Noch immer gibt es sehr viele kranke Menschen, für die Cannabis eine gute Behandlungsoption wäre, die jedoch keinen Zugang zu Medizinalhanf erhalten. Einige Krankheitsbilder, wie zum Beispiel ADHS, wurden auch bereits von Gerichten als Indikation für eine Cannabismedikation abgelehnt, wenn Patienten für eine Kostenübernahme vor Gericht zogen.
Für einiges an Aufmerksamkeit sorgt derzeit ein etwas ungewöhnlicher Fall, der vor dem Landessozialgericht Niedersachsen-Bremen verhandelt und negativ für den Patienten entschieden wurde. Der Mann führt sein Leiden auf eine übergroße Hodenprothese zurück.

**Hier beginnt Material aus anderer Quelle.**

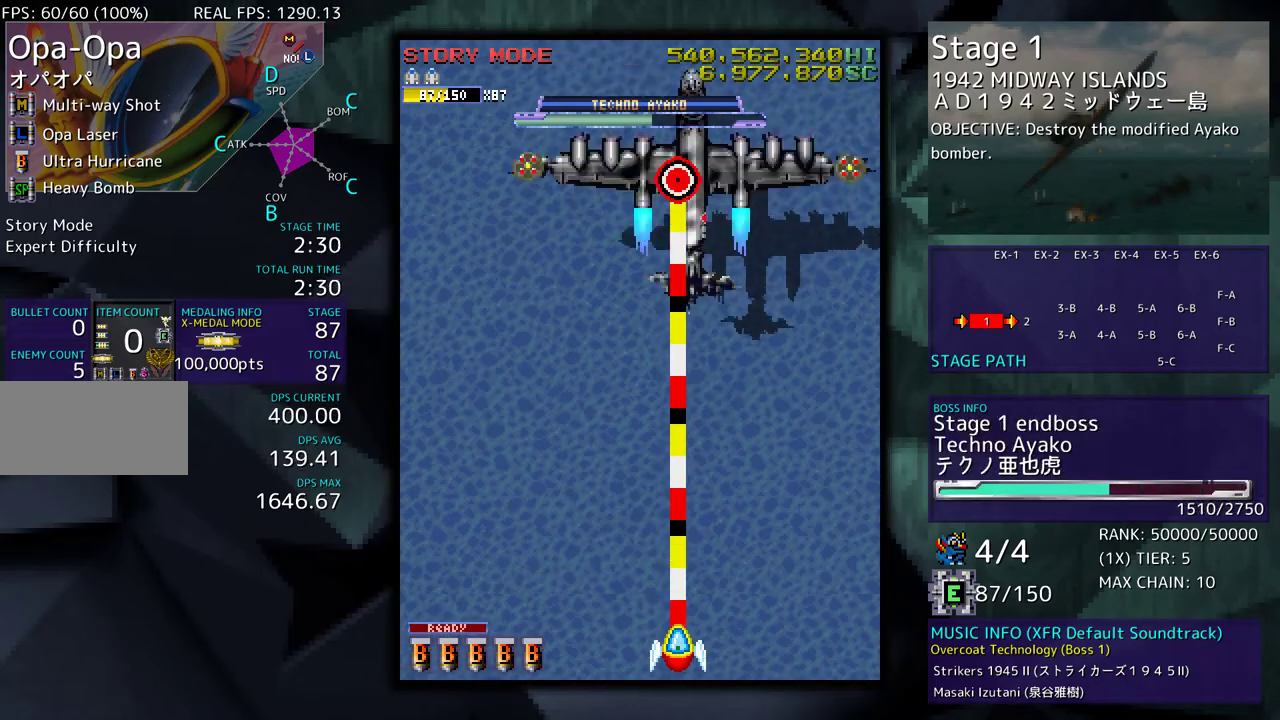
{"buttons": ["DPAD_RIGHT"], "events": [[200, "DPAD_RIGHT", "down"], [250, "DPAD_DOWN", "up"], [283, "DPAD_RIGHT", "up"], [433, "DPAD_RIGHT", "down"]]}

Nach der Tumorentfernung zu große Prothese eingesetzt bekommen
Der mittlerweile 42 Jahre alte Patient hatte infolge einer Krebserkrankung vor Jahren einen Hoden verloren. Dieser wurde bei einer Operation durch eine Prothese ersetzt, die allem Anschein nach jedoch zu groß sein soll. Gegen die andauernden Schmerzen ließ der Patient sich also irgendwann Cannabis in Form von Blüten verschreiben und beantragte dann die Übernahme der Behandlungskosten durch die Krankenkasse.
Diese lehnte ab und schlug vor, die zu große Hodenprothese gegen eine passende auszutauschen. Den Vorschlag wiederum lehnte der Patient ab, begründet mit der Furcht vor drohender Impotenz. Schließlich stellte er bei Gericht den Antrag auf eine Eilentscheidung über die von der Kasse geforderte Kostenübernahme.
Sind Hodenprothesen als Grund für eine Cannabistherapie ausgeschlossen?
Das Landessozialgericht in Celle entschied am Ende zu Ungunsten des Patienten und gegen den Eilantrag. Da er die Hodenprothese bereits sechs Jahre trage, sei er nicht akut krank, daher bestehe kein Anlass für eine Eilentscheidung, heißt es in der Begründung. Außerdem, so das Gericht, stünden dem Patienten andere Therapieoptionen zu Verfügung, und er habe seine Ablehnung gegenüber dem Austausch der Prothese nur zögerlich begründet.
Es ist schwer einzuschätzen, ob das Leiden des Mannes durch das Gericht grundsätzlich nicht als Grund für eine Cannabistherapie anerkannt werden konnte, oder ob formelle Details wie der Eilantrag und eine zögerliche Ablehnung des Gegenvorschlags der Krankenkasse eine wichtige Rolle bei der Entscheidung gespielt haben können.
Natürlich sind so eine Geschichte, die Erkrankung und die Folgen in ihren Einzelheiten extrem selten. Daher kann man die Entscheidung des Landessozialgerichts Niedersachsen-Bremen über die Kostenübernahme bei Rückenschmerzen durch eine zu große Hodenprothese wahrscheinlich kaum jemals als Präzedenzfall herangezogen werden. Dem Patienten aber bleibt nun nur die Wahl zwischen dem eventuell riskanten Austausch der Prothese und einer teuren Behandlung mit Cannabis auf eigene Rechnung.